•  
  •  
 

Abstract

“Pay-for-delay” settlements, also known as reverse payments, arise when a generic manufacturer pursues FDA approval of a generic version of a brand-name drug. If a patent protects the brand-name drug, the generic manufacturer has the option of contesting the validity of the patent or arguing that its product does not infringe the patent covering the brand-name drug. If the generic manufacturer prevails on either of these claims, the FDA will approve its generic version for sale. Approval of a generic version of a brand-name drug reduces the profitability of the brand-name drug by forcing the brand-name manufacturer to price its product competitively. Thus, under a typical pay-for-delay arrangement, the brand-name manufacturer avoids the risk of competition by paying the generic manufacturer to keep its product off the market, often for the remainder of the brand-name drug’s patent term. The FTC estimates that this practice costs consumers billions of dollars in the form of increased prescription drug prices. In June of 2013, the Supreme Court rendered its decision in FTC v. Actavis, Inc, which addressed whether this type of arrangement violates federal antitrust law.
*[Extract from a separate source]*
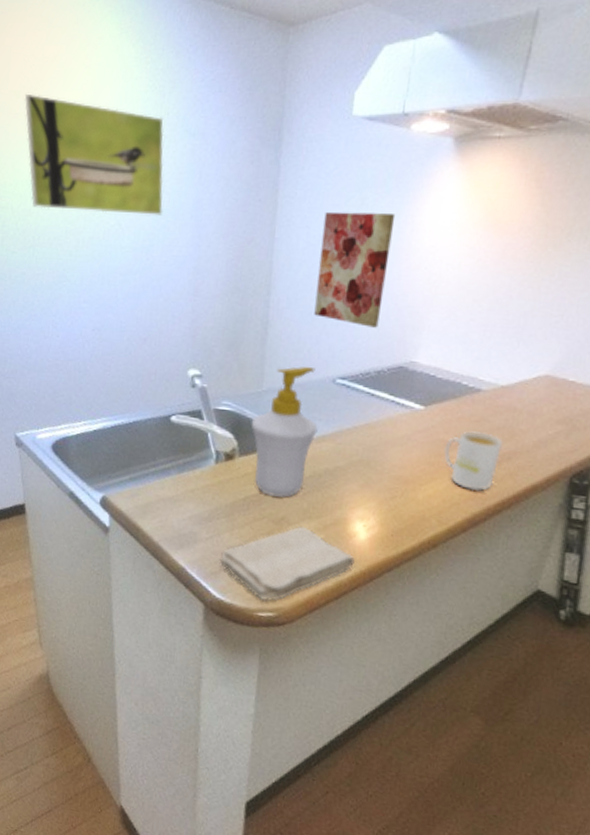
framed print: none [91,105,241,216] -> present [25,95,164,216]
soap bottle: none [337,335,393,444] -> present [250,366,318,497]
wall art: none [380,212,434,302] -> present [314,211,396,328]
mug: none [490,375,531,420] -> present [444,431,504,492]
In Actavis, the Court held that pay-fordelay settlements should be scrutnized under rule of reason antitrust analysis to determine whether a particular settlement unreasonably diminishes competition. This Note argues that the Actavis holding will not effectively address anticompetitive settlements in the pharmaceutical industry, and proposes a regulatory solution to the problem of payfor- delay settlements.